##### EXTRACT TO READ #####

Analysis of MTN Irancell reveals alternative DNS protocols defeat DNS filtering, and critically, SNI/DPI blocking is ineffective against direct IP connections to these resolved domains.

Irancell (MTN): Impact of DNS Resolution Paths on Blocked Domains

Introduction

Recent network observations on MTN Irancell (a major Iranian mobile operator) highlight a significant and evolving pattern of internet censorship. While standard DNS queries (DNS-over-UDP) for blocked domains consistently undergo manipulation, the use of alternative DNS transport protocols—specifically DNS-over-TCP (DoTCP), DNS-over-HTTPS (DoH), DNS-over-TLS (DoT), and DNS-over-QUIC (DoQ)—presents a more complex landscape.

#####

**ASSIGNED TASK**
Reproduce the passage on DNS filtering at MTN Irancell in full, word for word. The data comes from a source unrelated to the passage.

##### PROVIDED INFORMATION #####

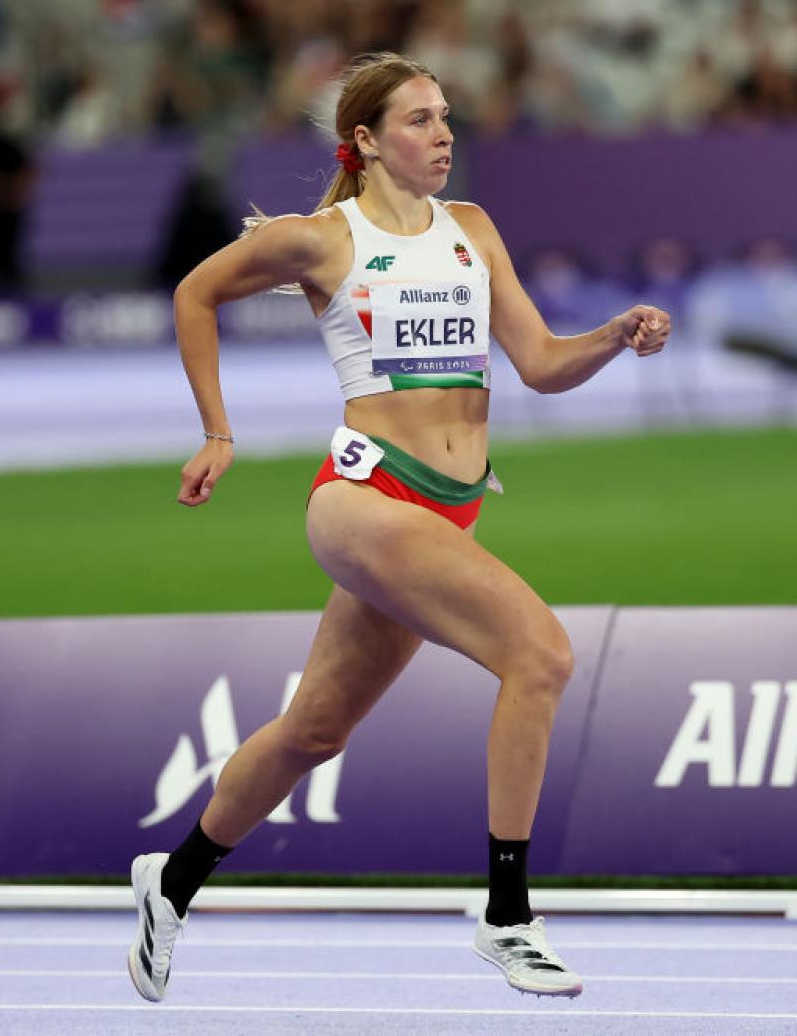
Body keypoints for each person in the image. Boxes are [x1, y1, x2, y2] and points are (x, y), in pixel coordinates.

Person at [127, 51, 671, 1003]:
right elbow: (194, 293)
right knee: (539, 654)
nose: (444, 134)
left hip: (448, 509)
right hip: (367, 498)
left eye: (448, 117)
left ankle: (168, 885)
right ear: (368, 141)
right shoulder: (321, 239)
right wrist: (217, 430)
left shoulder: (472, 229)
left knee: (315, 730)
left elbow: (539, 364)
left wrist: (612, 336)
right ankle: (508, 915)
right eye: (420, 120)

#####
##### PROVIDED INFORMATION #####

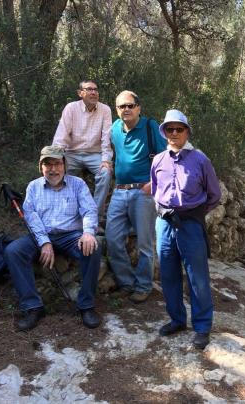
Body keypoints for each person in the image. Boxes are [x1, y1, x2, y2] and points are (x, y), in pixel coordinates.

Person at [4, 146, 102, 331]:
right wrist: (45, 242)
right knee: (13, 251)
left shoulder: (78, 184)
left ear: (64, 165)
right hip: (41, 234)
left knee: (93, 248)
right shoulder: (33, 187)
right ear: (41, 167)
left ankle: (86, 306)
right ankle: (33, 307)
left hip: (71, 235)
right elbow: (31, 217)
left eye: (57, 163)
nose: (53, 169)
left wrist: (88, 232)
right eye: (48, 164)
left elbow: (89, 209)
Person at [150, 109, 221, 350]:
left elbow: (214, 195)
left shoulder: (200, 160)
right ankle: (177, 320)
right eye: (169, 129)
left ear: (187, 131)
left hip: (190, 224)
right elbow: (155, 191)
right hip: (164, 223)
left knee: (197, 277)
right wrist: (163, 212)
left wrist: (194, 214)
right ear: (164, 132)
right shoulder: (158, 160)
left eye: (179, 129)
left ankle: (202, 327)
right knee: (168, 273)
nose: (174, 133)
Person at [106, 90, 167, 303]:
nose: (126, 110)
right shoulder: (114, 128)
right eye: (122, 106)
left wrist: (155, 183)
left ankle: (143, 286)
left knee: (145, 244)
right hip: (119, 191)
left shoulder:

#####
##### PROVIDED INFORMATION #####

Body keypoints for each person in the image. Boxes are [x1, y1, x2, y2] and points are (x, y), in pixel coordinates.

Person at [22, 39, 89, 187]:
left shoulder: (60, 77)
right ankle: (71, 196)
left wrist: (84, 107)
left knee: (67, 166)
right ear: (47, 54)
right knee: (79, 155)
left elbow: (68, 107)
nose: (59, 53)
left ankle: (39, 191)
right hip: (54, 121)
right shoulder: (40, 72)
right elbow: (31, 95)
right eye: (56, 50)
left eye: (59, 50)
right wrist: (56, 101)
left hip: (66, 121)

#####

**OUTPUT OF THE EXERCISE**
Analysis of MTN Irancell reveals alternative DNS protocols defeat DNS filtering, and critically, SNI/DPI blocking is ineffective against direct IP connections to these resolved domains.

Irancell (MTN): Impact of DNS Resolution Paths on Blocked Domains

Introduction

Recent network observations on MTN Irancell (a major Iranian mobile operator) highlight a significant and evolving pattern of internet censorship. While standard DNS queries (DNS-over-UDP) for blocked domains consistently undergo manipulation, the use of alternative DNS transport protocols—specifically DNS-over-TCP (DoTCP), DNS-over-HTTPS (DoH), DNS-over-TLS (DoT), and DNS-over-QUIC (DoQ)—presents a more complex landscape.